This autumn, Autograph gallery in London presents a new photography exhibition exploring a radical vision of culture, intimacy, desire and pain.
Featuring never-before-seen works from artist Rotimi Fani-Kayode’s wider practice, Rotimi Fani-Kayode: The Studio – Staging Desire will be on show at Autograph’s gallery in East London from 31 October 2024 – 22 March 2025.
In a space where the barriers between difference and fantasy are dissolved, Fani-Kayode’s photographs are a spirited exploration of culture, intimacy, desire and pain. From 1983 until his death in 1989, the artist lived and worked in Brixton, where his studio transcended into a sanctuary visualising Black queer self-expression.
A prominent figure in the Black British art scene, Fani-Kayode’s staged and crafted portraits playfully beckoning the viewer to embrace new possibilities of the self. The Studio – Staging Desire is the culmination of meticulous research into the artist’s archives, presenting never-before-seen works.
The studio enabled Fani-Kayode to live, be free, find love and express himself amongst London’s fluid, racial multiverse. With an emphasis on gesture, pose and a sense of longing the photographs he produced reveal a cosmos of signs and symbols to understand the dynamics of desire.
His transgressive and radical vision broke through boundaries of art history and Yoruba spirituality. These photographs reveal what it meant for Fani-Kayode to negotiate the status of ‘outsider’, turning this into the generative force that has defined the artist’s practice.
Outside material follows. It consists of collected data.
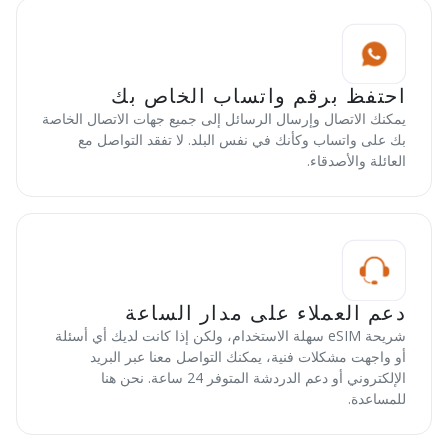
احتفظ برقم واتساب الخاص بك
يمكنك الاتصال وإرسال الرسائل إلى جميع جهات الاتصال الخاصة
بك على واتساب وكأنك في نفس البلد. لا تفقد التواصل مع
العائلة والأصدقاء.
دعم العملاء على مدار الساعة
شريحة eSIM سهلة الاستخدام، ولكن إذا كانت لديك أي أسئلة
أو واجهت مشكلات فنية، يمكنك التواصل معنا عبر البريد
الإلكتروني أو دعم الدردشة المتوفر 24 ساعة. نحن هنا
للمساعدة.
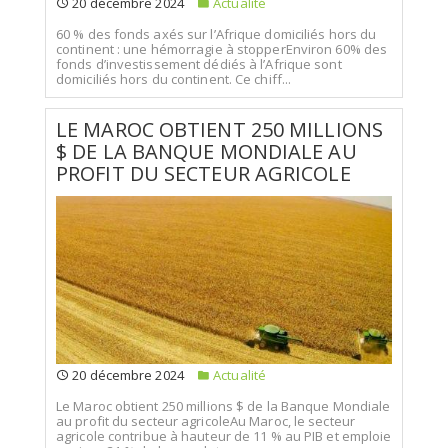
20 décembre 2024
Actualité
60 % des fonds axés sur l’Afrique domiciliés hors du
continent : une hémorragie à stopperEnviron 60% des
fonds d’investissement dédiés à l’Afrique sont
domiciliés hors du continent. Ce chiff...
LE MAROC OBTIENT 250 MILLIONS
$ DE LA BANQUE MONDIALE AU
PROFIT DU SECTEUR AGRICOLE
20 décembre 2024
Actualité
Le Maroc obtient 250 millions $ de la Banque Mondiale
au profit du secteur agricoleAu Maroc, le secteur
agricole contribue à hauteur de 11 % au PIB et emploie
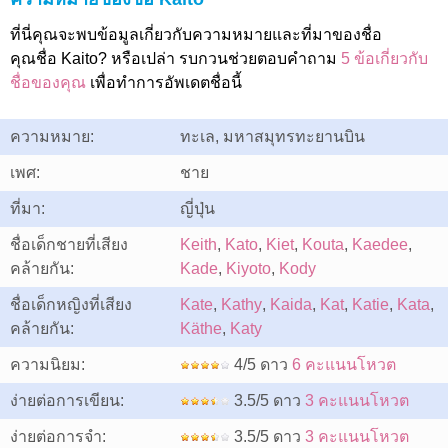
ที่นี่คุณจะพบข้อมูลเกี่ยวกับความหมายและที่มาของชื่อ
คุณชื่อ Kaito? หรือเปล่า รบกวนช่วยตอบคำถาม
5 ข้อเกี่ยวกับ
ชื่อของคุณ
เพื่อทำการอัพเดตชื่อนี้
ความหมาย:
ทะเล, มหาสมุทรทะยานบิน
เพศ:
ชาย
ที่มา:
ญี่ปุ่น
ชื่อเด็กชายที่เสียง
Keith
,
Kato
,
Kiet
,
Kouta
,
Kaedee
,
คล้ายกัน:
Kade
,
Kiyoto
,
Kody
ชื่อเด็กหญิงที่เสียง
Kate
,
Kathy
,
Kaida
,
Kat
,
Katie
,
Kata
,
คล้ายกัน:
Käthe
,
Katy
ความนิยม:
4/5 ดาว
6 คะแนนโหวต
ง่ายต่อการเขียน:
3.5/5 ดาว
3 คะแนนโหวต
ง่ายต่อการจำ:
3.5/5 ดาว
3 คะแนนโหวต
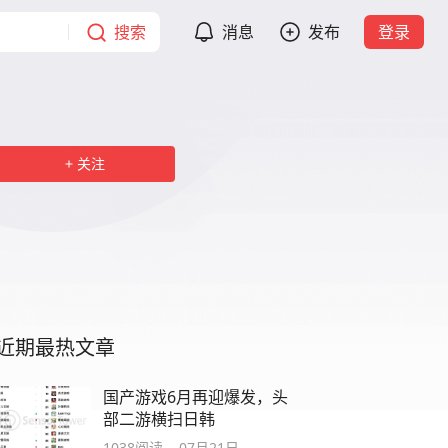
搜索
消息
发布
登录
关注
近期最热文章
国产游戏6月再迎爆发，头
部二游横扫日韩
1038
阅读
07月21日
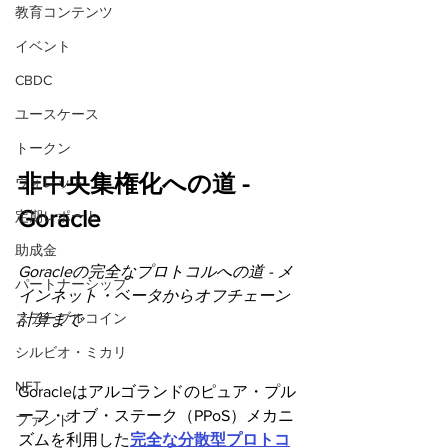
教育コンテンツ
イベント
CBDC
ユースケース
トークン
非中央集権化への道 - 
ウォレット
Goracle
定期レポート
助成金
Goracleの完全なプロトコルへの道 - メ
パートナーシップ
インネット・ベータからオフチェーン
ステーブルコイン
計算まで
シルビオ・ミカリ
NFT
Goracleはアルゴランドのピュア・プル
ーフ・オブ・ステーク（PPoS）メカニ
ファンド
ズムを利用した
完全な分散型プロトコ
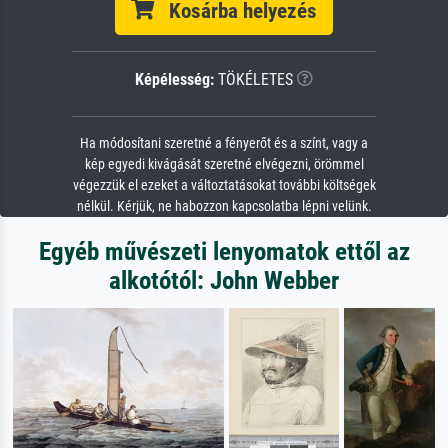
Kosárba helyezés
Képélesség:
TÖKÉLETES
Ha módosítani szeretné a fényerőt és a színt, vagy a
kép egyedi kivágását szeretné elvégezni, örömmel
végezzük el ezeket a változtatásokat további költségek
nélkül. Kérjük, ne habozzon kapcsolatba lépni velünk.
Egyéb művészeti lenyomatok ettől az
alkotótól: John Webber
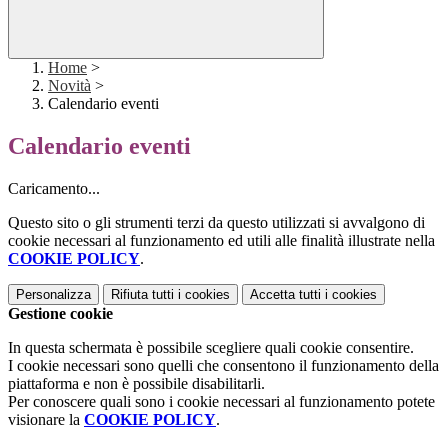
Home
>
Novità
>
Calendario eventi
Calendario eventi
Caricamento...
Questo sito o gli strumenti terzi da questo utilizzati si avvalgono di
cookie necessari al funzionamento ed utili alle finalità illustrate nella
COOKIE POLICY
.
Personalizza
Rifiuta tutti
i cookies
Accetta tutti
i cookies
Gestione cookie
In questa schermata è possibile scegliere quali cookie consentire.
I cookie necessari sono quelli che consentono il funzionamento della
piattaforma e non è possibile disabilitarli.
Per conoscere quali sono i cookie necessari al funzionamento potete
visionare la
COOKIE POLICY
.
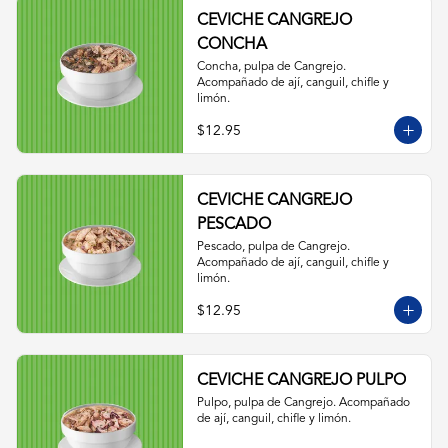
CEVICHE CANGREJO
CONCHA
Concha, pulpa de Cangrejo. 
Acompañado de ají, canguil, chifle y 
limón.
$12.95
CEVICHE CANGREJO
PESCADO
Pescado, pulpa de Cangrejo. 
Acompañado de ají, canguil, chifle y 
limón.
$12.95
CEVICHE CANGREJO PULPO
Pulpo, pulpa de Cangrejo. Acompañado 
de ají, canguil, chifle y limón.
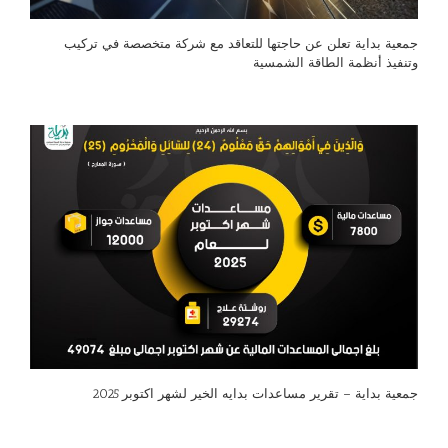
جمعية بداية تعلن عن حاجتها للتعاقد مع شركة متخصصة في تركيب
وتنفيذ أنظمة الطاقة الشمسية
جمعية بداية – تقرير مساعدات بدايه الخير لشهر اكتوبر 2025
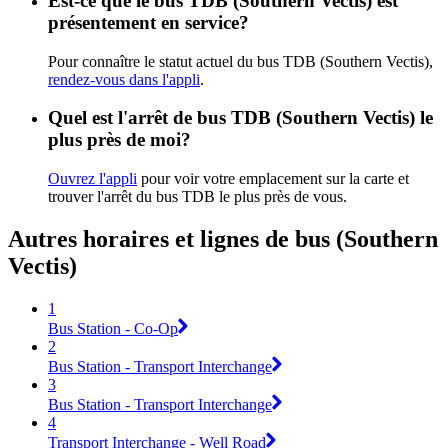
Est-ce que le bus TDB (Southern Vectis) est
présentement en service?
Pour connaître le statut actuel du bus TDB (Southern Vectis),
rendez-vous dans l'appli
.
Quel est l'arrêt de bus TDB (Southern Vectis) le
plus près de moi?
Ouvrez l'appli
pour voir votre emplacement sur la carte et
trouver l'arrêt du bus TDB le plus près de vous.
Autres horaires et lignes de bus (Southern
Vectis)
1
Bus Station - Co-Op
2
Bus Station - Transport Interchange
3
Bus Station - Transport Interchange
4
Transport Interchange - Well Road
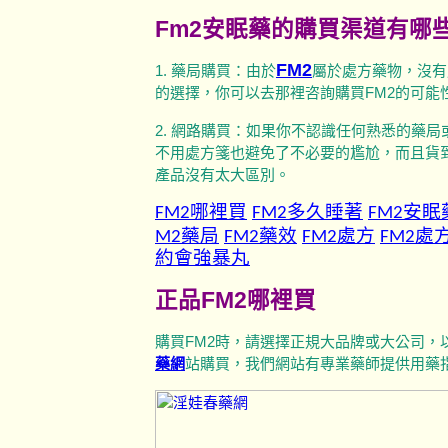
Fm2安眠藥的購買渠道有哪
FM2
1. 藥局購買：由於
屬於處方藥物，沒有
的選擇，你可以去那裡咨詢購買FM2的可能
2. 網路購買：如果你不認識任何熟悉的藥
不用處方箋也避免了不必要的尷尬，而且貨
產品沒有太大區別。
FM2哪裡買
FM
2多久睡著
FM2安眠
M2藥局
FM2藥效
FM2處方
FM2處
約會強暴丸
正品FM2哪裡買
購買FM2時，請選擇正規大品牌或大公司，
藥網
站購買，我們網站有專業藥師提供用藥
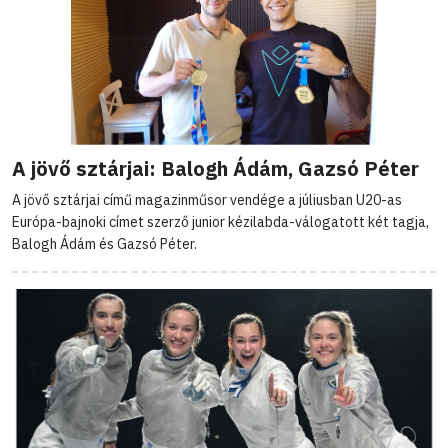
A jövő sztárjai: Balogh Ádám, Gazsó Péter
A jövő sztárjai című magazinműsor vendége a júliusban U20-as
Európa-bajnoki címet szerző junior kézilabda-válogatott két tagja,
Balogh Ádám és Gazsó Péter.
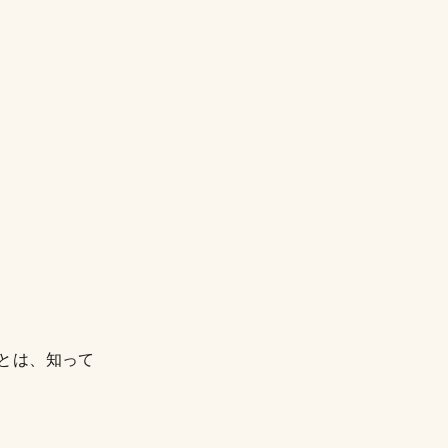
とは、知って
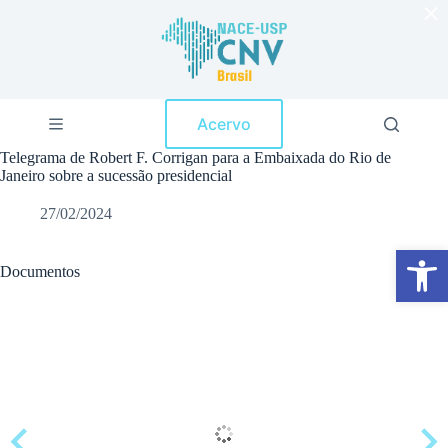
×
P
u
l
a
r
p
Acervo
a
r
Telegrama de Robert F. Corrigan para a Embaixada do Rio de
a
Janeiro sobre a sucessão presidencial
o
c
27/02/2024
o
n
Abrir a barra de ferramentas
t
e
Documentos
ú
d
o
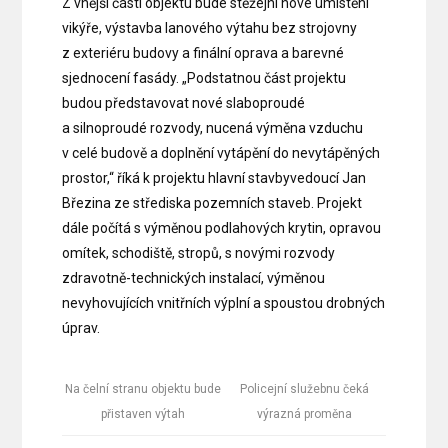
Z vnější části objektu bude stěžejní nové umístění
vikýře, výstavba lanového výtahu bez strojovny
z exteriéru budovy a finální oprava a barevné
sjednocení fasády. „Podstatnou část projektu
budou představovat nové slaboproudé
a silnoproudé rozvody, nucená výměna vzduchu
v celé budově a doplnění vytápění do nevytápěných
prostor,“ říká k projektu hlavní stavbyvedoucí Jan
Březina ze střediska pozemních staveb. Projekt
dále počítá s výměnou podlahových krytin, opravou
omítek, schodiště, stropů, s novými rozvody
zdravotně-technických instalací, výměnou
nevyhovujících vnitřních výplní a spoustou drobných
úprav.
Na čelní stranu objektu bude
Policejní služebnu čeká
přistaven výtah
výrazná proměna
Professor Mark Sealy, Director of Autograph, said: “Rotimi Fani-Kayode was one of the most important artists using photography in Britain during the 1980s, uniquely working at the intersections of race, sexuality and West African cultures. He was an activist and visionary, exemplified through his involvement with the Brixton Art Gallery and as a founding signatory at Autograph.
“Fani-Kayode’s work has had a profound influence on photography, representation and radical thought. The new exhibitions at Autograph in London and The Wexner Centre in Columbus, Ohio pay tribute to his groundbreaking practise and politics.”